El carnaval es una fiesta popular que se celebra la semana inmediatamente anterior al Miércoles de Ceniza que inaugura la cuaresma cristiana, que se caracteriza en su vertiente interna por la “desinhibición” y el abandono de las virtudes durante unos días; y por los disfraces, banquetes, desfiles y bailes en su vertiente externa.
Así entendido, podemos afirmar que se trataba de un periodo de “permisividad” en el marco de una sociedad responsable. Hoy no es así. En nuestra época, de forma generalizada, es carnaval todo el año.

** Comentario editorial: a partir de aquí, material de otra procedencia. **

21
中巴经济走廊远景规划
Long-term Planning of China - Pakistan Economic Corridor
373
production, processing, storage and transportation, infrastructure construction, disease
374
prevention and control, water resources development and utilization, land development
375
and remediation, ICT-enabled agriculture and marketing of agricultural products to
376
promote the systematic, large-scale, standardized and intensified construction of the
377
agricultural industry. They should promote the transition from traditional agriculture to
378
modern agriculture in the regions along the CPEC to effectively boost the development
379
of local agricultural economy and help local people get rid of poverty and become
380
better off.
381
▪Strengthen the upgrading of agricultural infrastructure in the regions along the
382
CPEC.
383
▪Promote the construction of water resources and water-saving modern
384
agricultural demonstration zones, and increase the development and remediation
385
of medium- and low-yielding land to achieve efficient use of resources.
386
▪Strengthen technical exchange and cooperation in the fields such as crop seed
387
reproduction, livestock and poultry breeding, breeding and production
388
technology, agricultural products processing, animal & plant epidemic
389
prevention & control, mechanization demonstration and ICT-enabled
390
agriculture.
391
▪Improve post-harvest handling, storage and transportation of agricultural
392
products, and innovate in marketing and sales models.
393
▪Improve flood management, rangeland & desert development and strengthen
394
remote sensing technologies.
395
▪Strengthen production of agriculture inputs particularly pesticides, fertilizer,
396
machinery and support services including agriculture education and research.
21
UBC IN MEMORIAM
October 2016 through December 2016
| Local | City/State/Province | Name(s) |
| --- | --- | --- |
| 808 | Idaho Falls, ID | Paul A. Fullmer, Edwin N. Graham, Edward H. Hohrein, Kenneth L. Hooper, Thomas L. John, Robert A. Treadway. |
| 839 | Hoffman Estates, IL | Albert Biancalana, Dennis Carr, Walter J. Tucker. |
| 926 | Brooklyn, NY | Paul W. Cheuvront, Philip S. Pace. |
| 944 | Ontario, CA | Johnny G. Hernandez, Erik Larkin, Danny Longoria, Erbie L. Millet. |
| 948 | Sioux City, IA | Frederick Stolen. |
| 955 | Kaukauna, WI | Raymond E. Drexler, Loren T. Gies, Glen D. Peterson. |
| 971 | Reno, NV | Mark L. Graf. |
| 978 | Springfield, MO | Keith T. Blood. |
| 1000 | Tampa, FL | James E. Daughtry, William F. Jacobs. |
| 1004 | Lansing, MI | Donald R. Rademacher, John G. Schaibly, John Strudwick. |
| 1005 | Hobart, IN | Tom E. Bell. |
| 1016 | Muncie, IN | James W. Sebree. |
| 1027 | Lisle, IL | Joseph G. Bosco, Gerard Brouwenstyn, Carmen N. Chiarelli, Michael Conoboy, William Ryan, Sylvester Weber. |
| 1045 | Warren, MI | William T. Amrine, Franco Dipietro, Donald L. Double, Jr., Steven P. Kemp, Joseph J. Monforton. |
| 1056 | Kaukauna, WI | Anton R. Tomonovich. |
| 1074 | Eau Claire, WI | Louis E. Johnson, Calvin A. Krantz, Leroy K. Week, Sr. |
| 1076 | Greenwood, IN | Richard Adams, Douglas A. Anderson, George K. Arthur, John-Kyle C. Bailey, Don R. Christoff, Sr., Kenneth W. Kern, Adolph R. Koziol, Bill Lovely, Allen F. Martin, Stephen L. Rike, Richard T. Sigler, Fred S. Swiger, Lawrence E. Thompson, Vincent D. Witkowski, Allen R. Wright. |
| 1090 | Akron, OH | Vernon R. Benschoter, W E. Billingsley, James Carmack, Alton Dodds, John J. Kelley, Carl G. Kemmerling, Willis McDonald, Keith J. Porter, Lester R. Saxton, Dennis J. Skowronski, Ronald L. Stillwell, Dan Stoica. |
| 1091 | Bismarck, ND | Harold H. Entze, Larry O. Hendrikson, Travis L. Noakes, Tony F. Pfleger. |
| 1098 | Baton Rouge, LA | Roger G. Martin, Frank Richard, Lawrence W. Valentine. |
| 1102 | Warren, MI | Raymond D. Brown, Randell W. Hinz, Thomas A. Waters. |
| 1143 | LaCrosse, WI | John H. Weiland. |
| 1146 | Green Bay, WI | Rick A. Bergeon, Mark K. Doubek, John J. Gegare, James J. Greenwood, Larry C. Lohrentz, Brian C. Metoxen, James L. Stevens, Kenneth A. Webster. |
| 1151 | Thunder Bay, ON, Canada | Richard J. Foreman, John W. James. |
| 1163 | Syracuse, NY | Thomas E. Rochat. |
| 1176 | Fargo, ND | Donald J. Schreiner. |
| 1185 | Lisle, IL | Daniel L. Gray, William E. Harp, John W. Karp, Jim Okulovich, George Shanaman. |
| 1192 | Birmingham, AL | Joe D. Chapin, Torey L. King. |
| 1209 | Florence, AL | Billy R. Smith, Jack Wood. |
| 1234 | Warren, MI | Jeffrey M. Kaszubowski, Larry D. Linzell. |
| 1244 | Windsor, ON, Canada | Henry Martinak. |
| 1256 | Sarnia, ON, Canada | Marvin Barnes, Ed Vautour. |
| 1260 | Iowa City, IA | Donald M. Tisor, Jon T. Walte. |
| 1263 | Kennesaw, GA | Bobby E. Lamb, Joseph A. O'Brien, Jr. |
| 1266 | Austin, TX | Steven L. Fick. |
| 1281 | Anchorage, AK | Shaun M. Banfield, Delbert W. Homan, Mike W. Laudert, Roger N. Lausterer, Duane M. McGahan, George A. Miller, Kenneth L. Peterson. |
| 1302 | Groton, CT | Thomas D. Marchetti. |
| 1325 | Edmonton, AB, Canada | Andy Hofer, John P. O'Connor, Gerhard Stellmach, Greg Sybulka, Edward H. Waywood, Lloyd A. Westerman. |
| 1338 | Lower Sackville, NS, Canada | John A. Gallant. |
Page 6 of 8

La virtud ya no se disfraza de defecto para hacer reír, sino que es el defecto quien se disfraza de virtud para burlarse de ésta última. La imposición ideológica se enmascara tras lo que denominan ahora “nuevos valores”, el totalitarismo que excluye al disidente se viste de “progresismo”, acabar con la vida humana de niños por nacer se presenta como un derecho, eliminar al enfermo que sufre -no al sufrimiento del enfermo- se cree compasión, la lucha combativa entre sexos es titulada como igualdad, la confusión identitaria promovida con las teorías de género se hace denominar libertad, el retroceso en la protección del matrimonio y la Familia se vende como avance, etc.
La satisfacción de los propios deseos se ha convertido en un principio general que rige incluso la legislación más reciente en nuestra sociedad. La exaltación del “yo quiero” como fuente de Derecho, el relativismo y el individualismo –la “desinhibición” a la que hacíamos referencia, propia del carnaval- convertidos en ley, el rechazo institucional a cualquier forma de compromiso, a cualquier Bien absoluto, a toda verdad objetiva merecedora de respeto y protección. Todo el año. Todos los años. Vivimos en un carnaval perpetuo.
Es fácil, para quienes sí practican el pensamiento crítico y sí descubren la razón de ser de las cosas, caer en cierto pesimismo ante este ambiente generalizado. Pero todo lo que merece la pena en esta vida se caracteriza porque no es fácil de conseguir, por requerir esfuerzo e incluso sacrificio. Por eso el optimismo merece la pena. Merece la pena que nos formemos bien, que nos paremos a contemplar la belleza y a descubrir los porqués, que seamos valientes y no seamos cómplices de este carnaval por medio de nuestro silencio, de nuestro miedo a que el defecto (disfrazado de virtud) se burle de nosotros.
Merece la pena seguir hablando bien de las cosas buenas.